Nach meiner Erfahrung liest sich diese Form auch eher holprig: “Wir suchen eine/n Texter/in, der/die sich im Beauty-Bereich auskennt und mit dem/der wir lange zusammenarbeiten können. Er/sie soll bitte seine/n/ihre/n Wortpreis/Stundensatz/Pauschalpreis und Referenzen angeben.”
Paarform
Bei “Arzt und Ärztin” bestehst du die Grammatik-Prüfung – allerdings sprichst du auch hier nur Cisgender an.
Außerdem ist mir persönlich das zu umständlich, liebe Leserinnen und Leser – da mag ich es einfach zu gerne kurz und knackig.
Andererseits ist die Paarform insbesondere bei einem älteren, konservativen Publikum beliebt, das sich langsam an eine gerechtere Sprache herantasten will. Für den Start und je nach Zielgruppe daher nicht zu verachten.
Für Fortgeschrittene tauchen wir noch tiefer in die Welt der Sonderzeichen ein!
Gendern mit Unterstrich
“Ärzt_innen” spricht alle Geschlechter an, spart Platz – und gibt wieder Ärger im Deutschunterricht.
Außerdem kritisieren laut einer Studie des rheingold Instituts viele, dass der Unterstrich die Gender Gap visualisiert – und damit eher auf sie hinweist als sie verschwinden lässt.
Gendern mit Sternchen
Das Sternchen dagegen (auch als Asterisk bekannt) zeigt in alle Richtungen und steht in der Computersprache für eine beliebige Kombination von Buchstaben. Mag ich!
Was ich weniger mag: Schreibweisen wie “Frauen*”. Was soll das andeuten? Dass sich damit auch Trans-Frauen angesprochen fühlen sollen – und damit nicht von “Frauen”, weil sie keine “richtigen” Frauen sind?
Und auch diese Schreibweise empfehlen Ärzt*innen nur eingeschränkt.
Gendern mit Doppelpunkt
Wenn du meine Texte aufmerksam verfolgst, weißt du, dass ich gerne den Doppelpunkt verwende.
Warum? Genau wie die beiden vorigen Sonderzeichen spricht er alle an, spart Platz – und fügt sich auch noch dezent in das Wort ein. In meinen Augen gewinnt er damit den Style-Contest gegen das Sternchen, zumal er dadurch die männliche Form und die folgende Lücke weniger betont – und gut lesbar (auch vorlesbar von Sprachassistent:innen) ist.
Du solltest nur wissen, dass die queere Community diese Schreibweise nicht selbst entwickelt hat.
Und auch hier kriegt die Germanistik-Professur bei “Ärzt:innen” natürlich Ausschlag.
Du siehst – wir brauchen mehr Möglichkeiten!
Verzicht auf Possessivpronomen
Kurz und einfach: statt geschlechtsspezifischem Pronomen (sein Workbook) einen Artikel (das Workbook) verwenden.
Genderneutrale Ansprache
Das Potenzial an neutralen Formen hat mich bei der Recherche zu diesem Artikel vom Schreibtischstuhl gehauen:
- Interessierte
- Studierende
- Publikum
- Community
- Zielgruppe
- Menschen
- Leute
- Personal (statt Mitarbeiter)
- Aktive (statt Akteure)
- Waghals (statt Abenteurer)
- Badeaufsicht (statt -meister)
- Ehemalige (statt Alumni – eh so ein steifes Fremdwort)
- …
Mehr solcher Alternativen (auch für Wendungen, die uns kaum auffallen) findest du im Genderwörterbuch:
Klar: Es gibt auch Beispiele – insbesondere mit Partizipien –, die ich haarsträubend finde. (Apropos: Heißen Friseure jetzt Haarpflegende?)

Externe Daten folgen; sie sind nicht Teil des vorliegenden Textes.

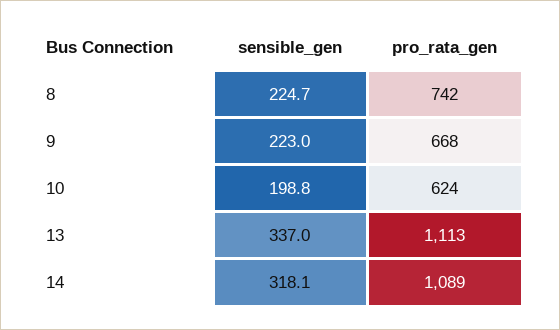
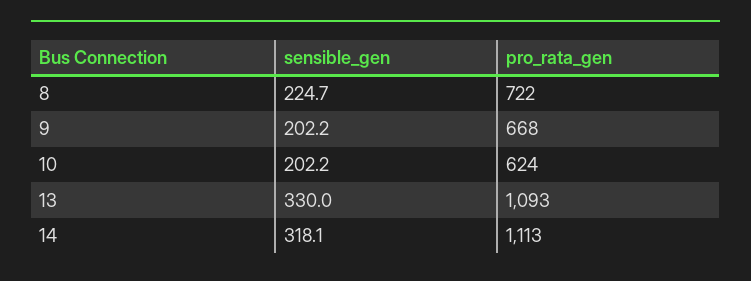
pro_rata_gen, 8: 742 -> 722
sensible_gen, 9: 223 -> 202.2
sensible_gen, 10: 198.8 -> 202.2
sensible_gen, 13: 337 -> 330
pro_rata_gen, 13: 1113 -> 1093
pro_rata_gen, 14: 1089 -> 1113

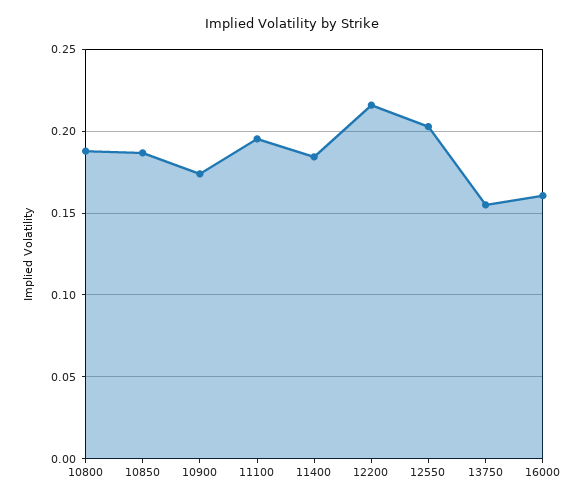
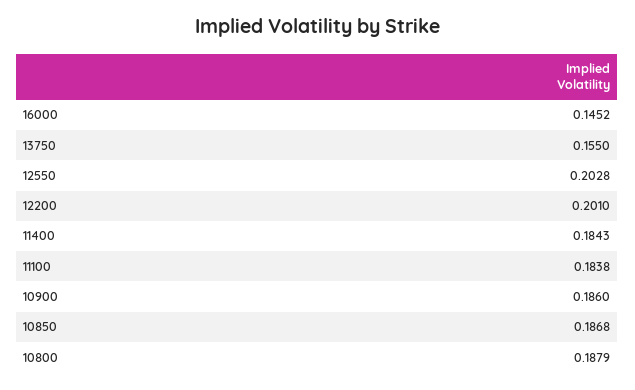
10900: 0.175 -> 0.186
11100: 0.195 -> 0.1838
12200: 0.215 -> 0.201
16000: 0.16 -> 0.1452

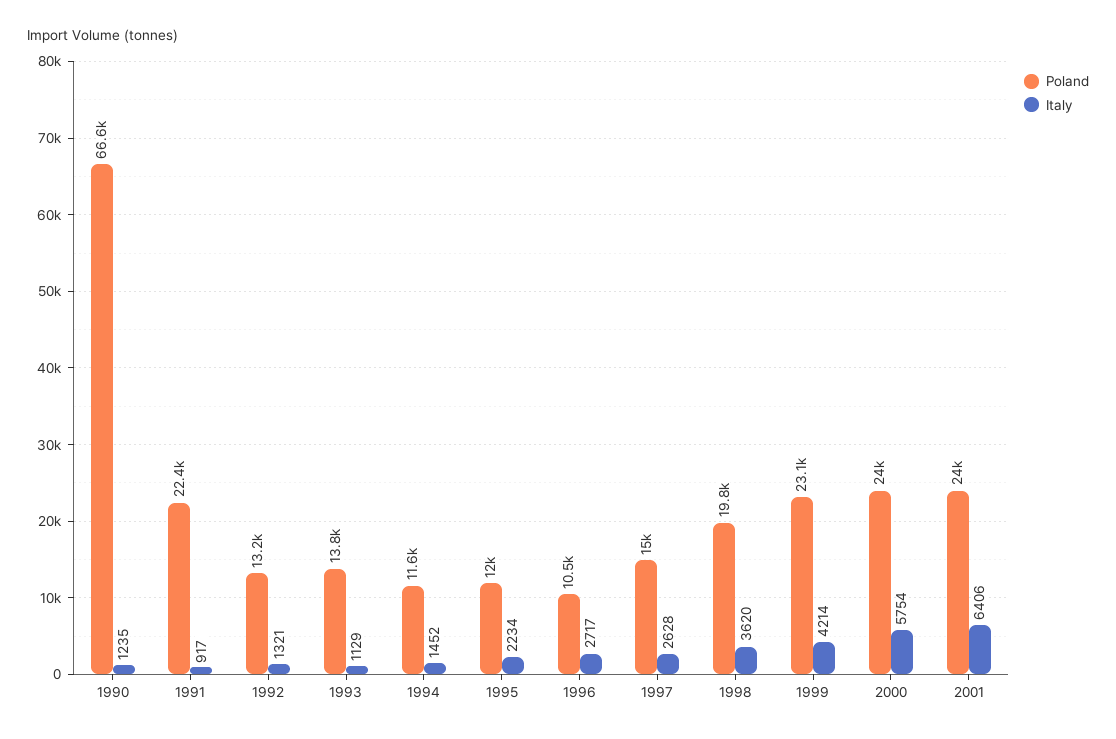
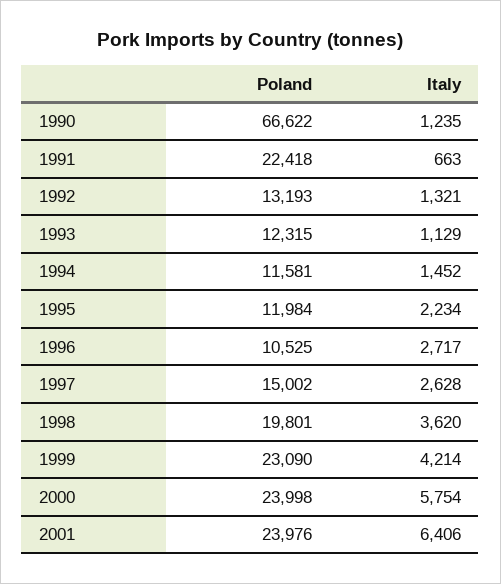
Italy, 1991: 917 -> 663
Poland, 1993: 13800 -> 12315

Meine Handhabe: in Maßen einsetzen, wenn die Schreibweise mit Sonderzeichen an ihre Grenzen stößt.
Allerdings gibt es auch keine “Ärztenden” – wie lösen wir das?
Geschlechtergerechte Verteilung
Ich mache das gerne, indem ich männliche und weibliche Formen gerecht aufteile – und zwar ohne Stereotype fortzuschreiben!
Also: die Chefärztin, der Patient, die Informatikerin, der Erzieher…
Grammatikalisch einwandfrei und noch dazu ausgewogen, gut lesbar und platzsparend.
Nur wieder binär. Daher mische ich auch das nur bei Bedarf hinzu.
Adjektive
Eine weitere lupenreine und sogar non-binäre Lösung für schwere Fälle der deutschen Sprache: Adjektive!
Der Arzt rät… -> Der ärztliche Rat lautet…
Direkte Ansprache
Deine Lesenden direkt ansprechen? Immer eine gute Idee!
Allein, weil sie in deinen Texten die Hauptrolle spielen und du aus ihrer Perspektive schreiben solltest, um ihre Emotionen zu wecken.
Meine Kunden bekommen bei mir… -> Du bekommst bei mir…
Wenn du so dann auch noch eine genderneutrale Ansprache rausholst, stopfst du zwei Löcher mit einem Faden.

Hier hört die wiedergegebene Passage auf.